Read the records below. Copy each line where the string "personalised" occurs.

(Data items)
§
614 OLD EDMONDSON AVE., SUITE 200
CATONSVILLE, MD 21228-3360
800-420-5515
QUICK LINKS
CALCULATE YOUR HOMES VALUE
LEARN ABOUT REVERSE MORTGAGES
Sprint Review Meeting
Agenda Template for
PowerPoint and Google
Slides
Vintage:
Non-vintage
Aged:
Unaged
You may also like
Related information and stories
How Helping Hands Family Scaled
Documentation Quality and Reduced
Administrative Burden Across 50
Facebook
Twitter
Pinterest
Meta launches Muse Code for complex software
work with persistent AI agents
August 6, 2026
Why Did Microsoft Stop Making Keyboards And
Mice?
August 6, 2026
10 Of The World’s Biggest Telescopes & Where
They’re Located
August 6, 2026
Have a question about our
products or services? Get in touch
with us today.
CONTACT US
§
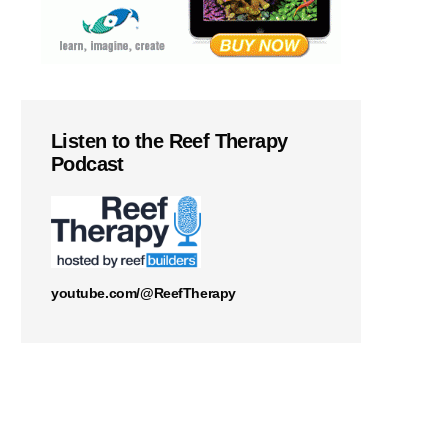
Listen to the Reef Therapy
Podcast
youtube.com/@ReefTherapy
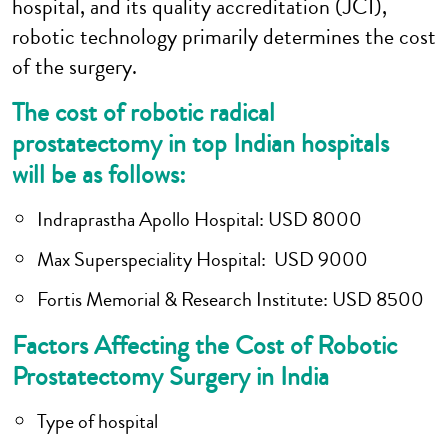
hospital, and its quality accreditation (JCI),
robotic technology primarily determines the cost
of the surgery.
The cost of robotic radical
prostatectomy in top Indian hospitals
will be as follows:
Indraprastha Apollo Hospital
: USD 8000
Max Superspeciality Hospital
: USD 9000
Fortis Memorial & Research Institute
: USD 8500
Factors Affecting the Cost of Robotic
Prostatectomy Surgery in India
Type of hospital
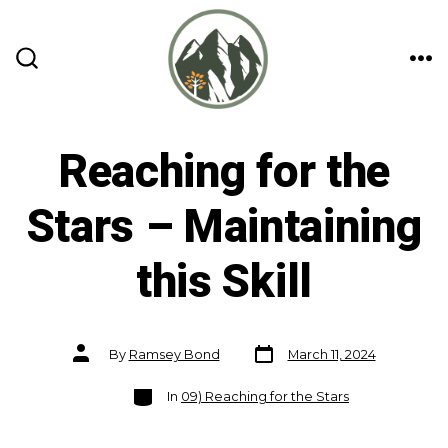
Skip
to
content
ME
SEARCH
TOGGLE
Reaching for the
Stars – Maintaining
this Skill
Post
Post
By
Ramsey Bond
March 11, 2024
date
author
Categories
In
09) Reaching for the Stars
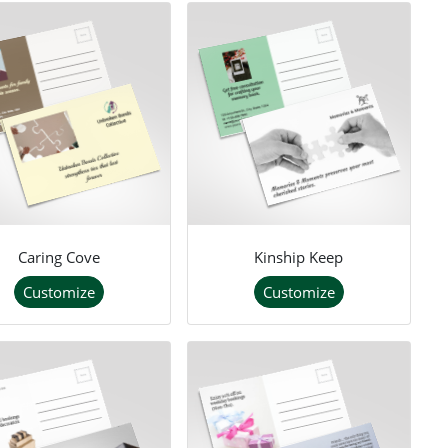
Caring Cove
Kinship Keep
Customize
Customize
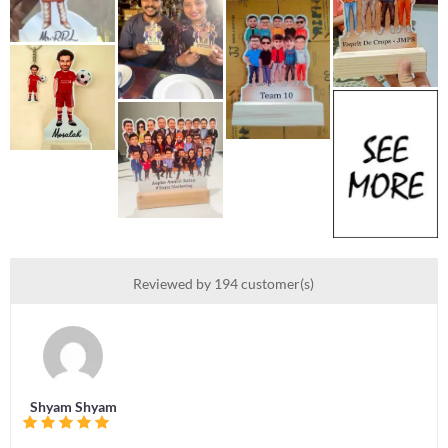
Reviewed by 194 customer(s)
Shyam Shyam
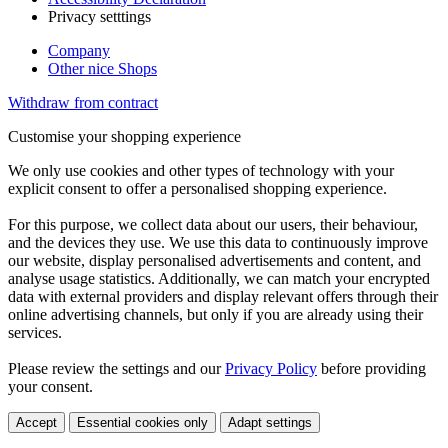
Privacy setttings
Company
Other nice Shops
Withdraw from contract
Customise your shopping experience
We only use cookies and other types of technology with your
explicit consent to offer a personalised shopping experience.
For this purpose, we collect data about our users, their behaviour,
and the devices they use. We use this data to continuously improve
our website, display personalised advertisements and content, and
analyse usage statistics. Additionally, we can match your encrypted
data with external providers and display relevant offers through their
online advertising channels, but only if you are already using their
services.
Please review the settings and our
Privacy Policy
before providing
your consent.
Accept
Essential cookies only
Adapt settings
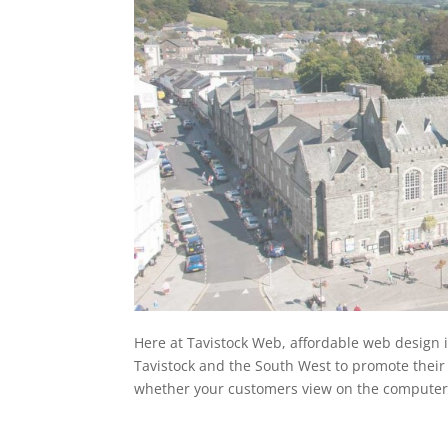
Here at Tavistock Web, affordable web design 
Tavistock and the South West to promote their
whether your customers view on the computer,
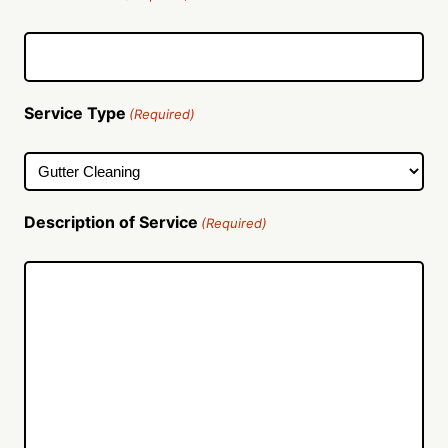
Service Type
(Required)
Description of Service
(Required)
§
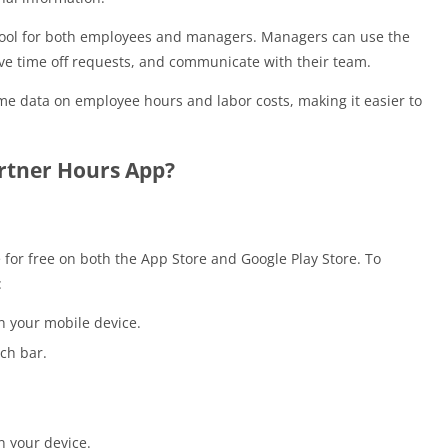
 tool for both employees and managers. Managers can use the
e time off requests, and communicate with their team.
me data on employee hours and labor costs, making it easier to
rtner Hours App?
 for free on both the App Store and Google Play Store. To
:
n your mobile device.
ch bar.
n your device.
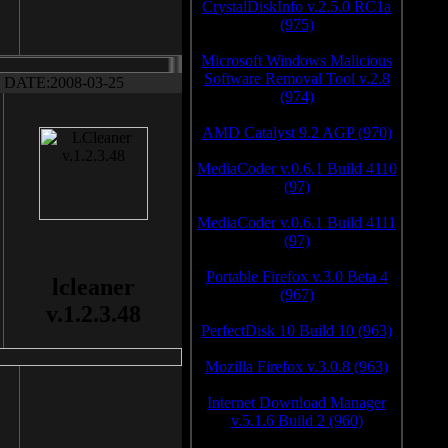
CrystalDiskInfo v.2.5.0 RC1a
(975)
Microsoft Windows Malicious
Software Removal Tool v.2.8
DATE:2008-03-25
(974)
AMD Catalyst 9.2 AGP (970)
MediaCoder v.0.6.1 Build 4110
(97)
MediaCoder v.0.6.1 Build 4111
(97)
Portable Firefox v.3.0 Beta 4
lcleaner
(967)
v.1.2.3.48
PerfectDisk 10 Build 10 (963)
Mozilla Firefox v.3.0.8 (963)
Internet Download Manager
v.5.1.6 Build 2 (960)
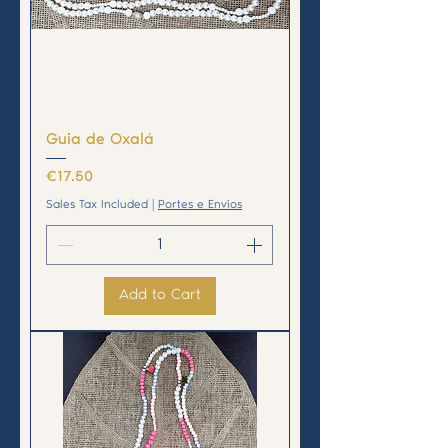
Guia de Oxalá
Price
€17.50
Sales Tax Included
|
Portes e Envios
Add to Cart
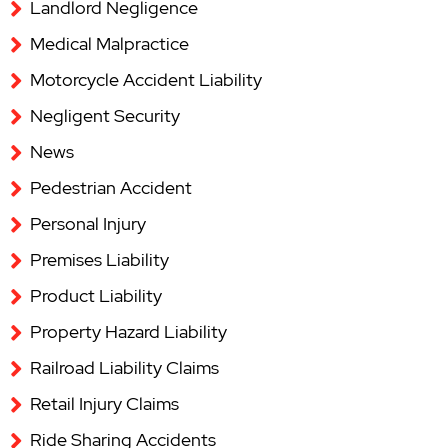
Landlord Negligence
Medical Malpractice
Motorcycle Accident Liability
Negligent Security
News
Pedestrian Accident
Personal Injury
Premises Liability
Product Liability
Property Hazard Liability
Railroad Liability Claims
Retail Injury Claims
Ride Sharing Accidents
§
■ YOUR RESPONSE ■
explicit consent to offer a personalised shopping experience.
our website, display personalised advertisements and content, and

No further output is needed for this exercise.